I'm a sides kind of gal. I could forgo all of the meet, pasta and salad and live off of sides. This potato side from Betty Crocker was one of our Easter recipes. Easy to make, tasty, perfect pair to brown sugar glazed ham. Enjoy!
|Unsalted butter for greasing casserole|
|2 1/2||cups Progresso® chicken broth (from 32-oz carton)|
|4||large russet potatoes, peeled, finely chopped (5 cups)|
|1/4||cup unsalted butter|
|4||cloves garlic, finely chopped|
|1/2||cup grated Parmesan cheese|
|Salt and pepper to taste, if desired|
|1/2||cup Progresso® Italian style panko crispy bread crumbs|
- 1Heat oven to 375ºF. Lightly butter 2-quart casserole. Pour broth into 2-quart saucepan. Add potatoes; stir in 1 teaspoon salt. Heat to boiling. Reduce heat; cover and simmer about 10 minutes, stirring occasionally, until potatoes are tender. Place colander over medium bowl; drain potatoes, reserving broth.
- 2Rinse and dry saucepan. In saucepan, cook 2 tablespoons of the butter and the garlic over low heat 2 minutes, stirring occasionally. Return potatoes to saucepan with butter and garlic; mash with potato masher.

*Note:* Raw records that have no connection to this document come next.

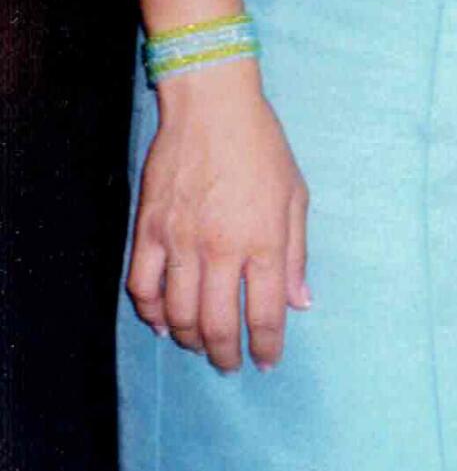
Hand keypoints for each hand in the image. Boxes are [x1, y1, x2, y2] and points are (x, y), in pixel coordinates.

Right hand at [128, 68, 309, 372]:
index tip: (265, 361)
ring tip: (199, 345)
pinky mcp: (149, 229)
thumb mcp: (295, 197)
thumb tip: (299, 303)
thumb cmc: (262, 149)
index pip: (264, 314)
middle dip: (225, 354)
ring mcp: (180, 241)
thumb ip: (296, 255)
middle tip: (230, 363)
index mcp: (263, 243)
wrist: (212, 108)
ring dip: (189, 339)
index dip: (265, 346)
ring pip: (177, 313)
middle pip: (217, 324)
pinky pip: (142, 285)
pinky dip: (150, 312)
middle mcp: (221, 249)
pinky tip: (161, 322)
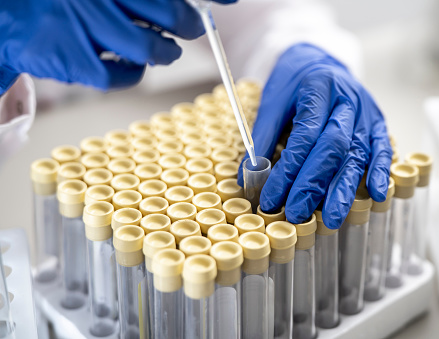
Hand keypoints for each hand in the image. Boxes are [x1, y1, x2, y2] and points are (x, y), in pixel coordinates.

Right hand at [0, 0, 235, 94]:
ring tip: (161, 50)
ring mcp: (85, 25)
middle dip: (187, 26)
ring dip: (163, 53)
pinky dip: (131, 73)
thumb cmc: (67, 4)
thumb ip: (144, 0)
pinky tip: (123, 63)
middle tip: (190, 30)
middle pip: (168, 14)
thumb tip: (190, 9)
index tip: (232, 0)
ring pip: (149, 48)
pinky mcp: (74, 58)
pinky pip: (123, 76)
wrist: (10, 17)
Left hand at [238, 43, 391, 228]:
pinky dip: (379, 172)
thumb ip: (263, 137)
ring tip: (332, 219)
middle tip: (297, 214)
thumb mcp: (273, 101)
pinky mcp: (378, 122)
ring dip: (344, 188)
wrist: (321, 60)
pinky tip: (375, 194)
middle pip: (333, 148)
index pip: (303, 136)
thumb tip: (250, 176)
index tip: (271, 198)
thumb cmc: (294, 82)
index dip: (288, 171)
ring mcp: (366, 112)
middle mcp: (347, 100)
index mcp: (318, 89)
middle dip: (314, 184)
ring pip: (357, 153)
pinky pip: (382, 148)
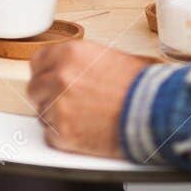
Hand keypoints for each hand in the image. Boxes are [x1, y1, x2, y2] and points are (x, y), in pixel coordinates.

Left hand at [26, 40, 152, 157]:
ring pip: (41, 112)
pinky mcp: (62, 134)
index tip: (51, 78)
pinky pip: (50, 135)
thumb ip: (86, 60)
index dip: (45, 72)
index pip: (37, 61)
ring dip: (56, 116)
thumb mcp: (114, 58)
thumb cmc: (143, 87)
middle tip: (68, 102)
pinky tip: (84, 130)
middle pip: (34, 88)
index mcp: (70, 53)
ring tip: (83, 117)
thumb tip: (78, 66)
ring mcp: (58, 106)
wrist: (155, 113)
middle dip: (48, 95)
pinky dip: (64, 137)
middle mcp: (59, 77)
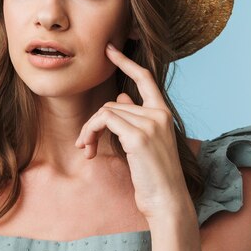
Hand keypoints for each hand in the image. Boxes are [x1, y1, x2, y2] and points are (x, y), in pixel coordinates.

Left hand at [74, 43, 190, 220]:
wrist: (167, 202)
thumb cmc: (154, 176)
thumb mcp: (145, 142)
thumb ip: (135, 117)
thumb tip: (121, 96)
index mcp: (163, 113)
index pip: (145, 78)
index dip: (126, 61)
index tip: (110, 49)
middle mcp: (159, 114)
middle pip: (113, 103)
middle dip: (93, 123)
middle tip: (84, 145)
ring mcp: (150, 123)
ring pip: (105, 112)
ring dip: (88, 131)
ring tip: (86, 149)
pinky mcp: (139, 136)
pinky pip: (103, 120)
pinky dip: (90, 132)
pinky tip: (89, 150)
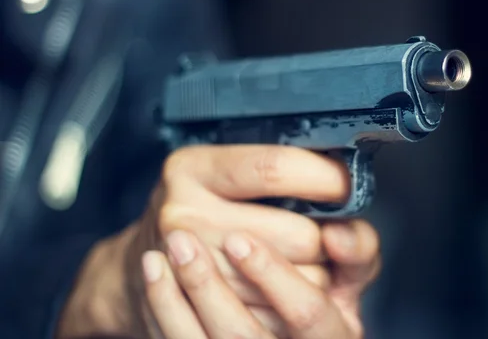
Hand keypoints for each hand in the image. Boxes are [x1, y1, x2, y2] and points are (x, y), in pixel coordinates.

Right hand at [56, 145, 354, 337]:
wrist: (142, 265)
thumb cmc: (207, 213)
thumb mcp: (240, 180)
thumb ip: (308, 188)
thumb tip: (341, 232)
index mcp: (192, 168)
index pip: (274, 169)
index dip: (326, 180)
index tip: (343, 187)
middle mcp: (182, 214)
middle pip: (298, 235)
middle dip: (323, 240)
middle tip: (310, 234)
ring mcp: (185, 268)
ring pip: (300, 284)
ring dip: (316, 277)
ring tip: (294, 263)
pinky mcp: (194, 315)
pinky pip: (280, 320)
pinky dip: (294, 309)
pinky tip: (280, 293)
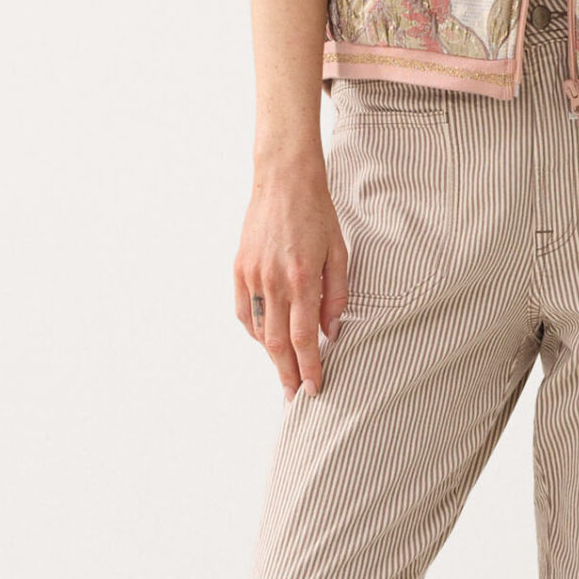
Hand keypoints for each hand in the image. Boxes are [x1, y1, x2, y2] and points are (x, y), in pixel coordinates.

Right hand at [235, 155, 348, 400]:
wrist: (284, 181)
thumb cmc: (318, 215)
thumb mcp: (338, 253)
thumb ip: (336, 295)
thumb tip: (331, 332)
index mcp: (301, 279)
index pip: (305, 338)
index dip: (310, 368)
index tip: (315, 389)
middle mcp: (273, 282)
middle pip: (278, 343)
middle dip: (288, 374)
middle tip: (295, 397)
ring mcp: (252, 276)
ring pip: (259, 330)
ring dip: (272, 354)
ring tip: (285, 370)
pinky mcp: (239, 268)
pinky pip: (244, 312)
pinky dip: (255, 331)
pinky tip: (267, 339)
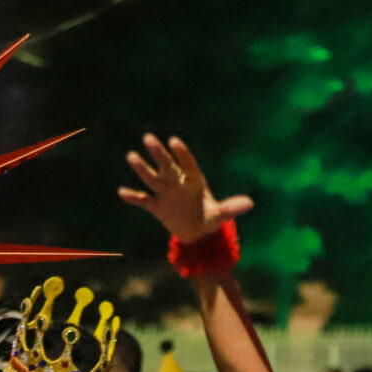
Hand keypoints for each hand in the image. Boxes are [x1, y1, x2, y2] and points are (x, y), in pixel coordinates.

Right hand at [118, 135, 253, 243]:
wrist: (197, 234)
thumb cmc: (210, 219)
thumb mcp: (221, 215)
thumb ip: (231, 208)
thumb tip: (250, 203)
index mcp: (194, 182)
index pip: (188, 165)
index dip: (182, 154)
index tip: (174, 141)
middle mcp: (178, 184)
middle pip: (167, 166)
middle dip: (158, 153)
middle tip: (148, 138)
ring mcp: (166, 194)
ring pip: (153, 178)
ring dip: (142, 168)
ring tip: (131, 156)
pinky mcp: (157, 207)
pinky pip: (143, 200)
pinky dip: (134, 197)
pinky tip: (122, 192)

Add 1 cup of the reserved broth to potatoes; mix until smooth. Stir in remaining 2 tablespoons butter and 1/4 cup of the cheese. Adjust seasoning to taste with salt and pepper. Spoon potato mixture into casserole. Top with remaining 1/4 cup cheese and the bread crumbs.
- 4Bake about 20 minutes or until golden brown.